SMITS, A. H., ZIEBELL, F., JOBERTY, G., ZINN, N., MUELLER, W. F., CLAUDER-MüNSTER, S., EBERHARD, D., FäLTH SAVITSKI, M., GRANDI, P., JAKOB, P., MICHON, A. M., SUN, H., TESSMER, K., BüRCKSTüMMER, T., BANTSCHEFF, M., STEINMETZ, L. M., DREWES, G. & HUBER, W. 2019. Biological plasticity rescues target activity in CRISPR knock outs.
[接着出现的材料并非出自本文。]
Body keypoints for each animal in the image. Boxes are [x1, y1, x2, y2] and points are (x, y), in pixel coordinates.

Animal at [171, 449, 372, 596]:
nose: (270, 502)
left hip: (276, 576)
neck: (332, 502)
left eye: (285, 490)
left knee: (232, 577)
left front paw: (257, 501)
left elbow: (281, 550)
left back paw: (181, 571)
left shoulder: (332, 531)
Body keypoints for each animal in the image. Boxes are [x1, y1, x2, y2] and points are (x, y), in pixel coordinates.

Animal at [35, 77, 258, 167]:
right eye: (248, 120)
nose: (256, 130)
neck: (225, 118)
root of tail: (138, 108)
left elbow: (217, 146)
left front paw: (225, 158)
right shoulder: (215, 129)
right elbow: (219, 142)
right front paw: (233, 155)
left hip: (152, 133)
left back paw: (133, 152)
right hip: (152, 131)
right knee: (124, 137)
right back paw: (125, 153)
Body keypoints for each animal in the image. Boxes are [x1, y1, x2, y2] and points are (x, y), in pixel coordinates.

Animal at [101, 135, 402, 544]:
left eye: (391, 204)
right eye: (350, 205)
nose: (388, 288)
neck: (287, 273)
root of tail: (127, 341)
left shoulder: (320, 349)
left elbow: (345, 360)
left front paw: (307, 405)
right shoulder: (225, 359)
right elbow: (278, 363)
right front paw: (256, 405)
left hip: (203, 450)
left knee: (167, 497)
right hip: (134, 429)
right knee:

Nat Methods, 16, 1087-1093.

TIAN, X., GU, T., PATEL, S., BODE, A. M., LEE, M. H. & DONG, Z. 2019. CRISPR/Cas9 - An evolving biological tool kit for cancer biology and oncology. NPJ Precis Oncol, 3, 8.
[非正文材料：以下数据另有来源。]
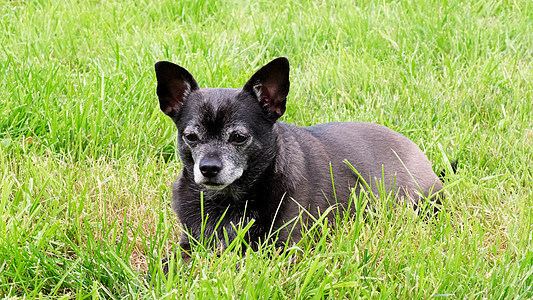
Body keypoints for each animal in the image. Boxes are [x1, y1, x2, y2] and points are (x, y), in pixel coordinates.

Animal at [153, 57, 440, 264]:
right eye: (191, 137)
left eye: (238, 137)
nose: (208, 168)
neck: (228, 200)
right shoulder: (189, 244)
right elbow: (167, 264)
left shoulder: (281, 249)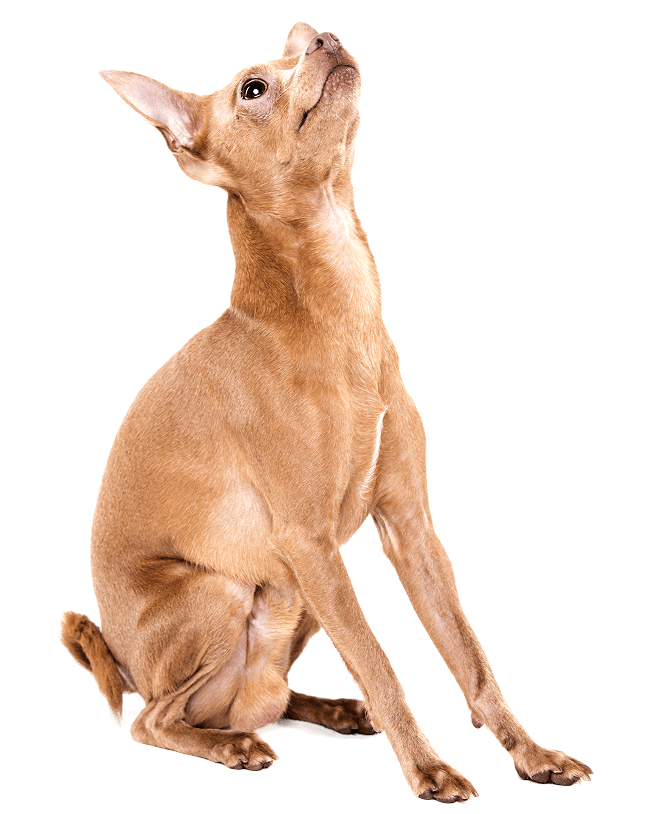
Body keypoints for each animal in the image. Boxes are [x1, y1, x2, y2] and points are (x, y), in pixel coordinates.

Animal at [59, 22, 593, 802]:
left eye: (301, 42)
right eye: (253, 87)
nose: (324, 37)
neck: (337, 316)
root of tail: (125, 661)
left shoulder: (410, 530)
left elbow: (470, 658)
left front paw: (532, 753)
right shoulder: (310, 541)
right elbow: (379, 662)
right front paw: (429, 770)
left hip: (299, 595)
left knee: (253, 702)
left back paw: (332, 711)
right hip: (228, 588)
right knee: (156, 719)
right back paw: (235, 746)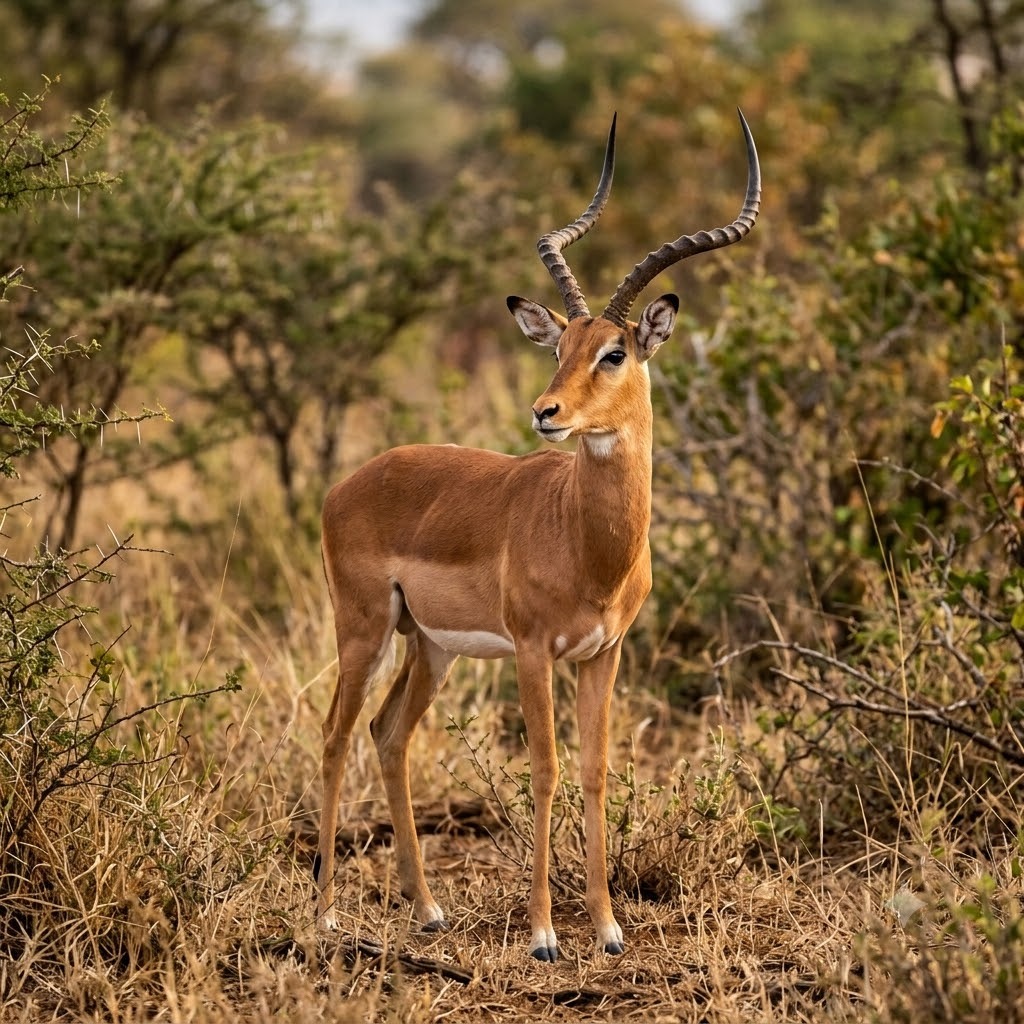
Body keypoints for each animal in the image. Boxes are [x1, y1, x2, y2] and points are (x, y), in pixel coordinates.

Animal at [315, 110, 760, 961]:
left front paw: (610, 927)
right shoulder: (531, 652)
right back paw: (322, 914)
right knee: (334, 735)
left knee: (388, 736)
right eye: (558, 348)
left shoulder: (602, 654)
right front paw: (546, 934)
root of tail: (346, 484)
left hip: (432, 647)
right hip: (364, 629)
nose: (545, 412)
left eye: (613, 352)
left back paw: (428, 909)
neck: (592, 547)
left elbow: (594, 770)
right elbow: (547, 770)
ZINSHTEYN, B., SINHA, N. K., ENAM, S. U., KOLESKE, B. & GREEN, R. 2021. Translational repression of NMD targets by GIGYF2 and EIF4E2. PLoS Genet, 17, e1009813.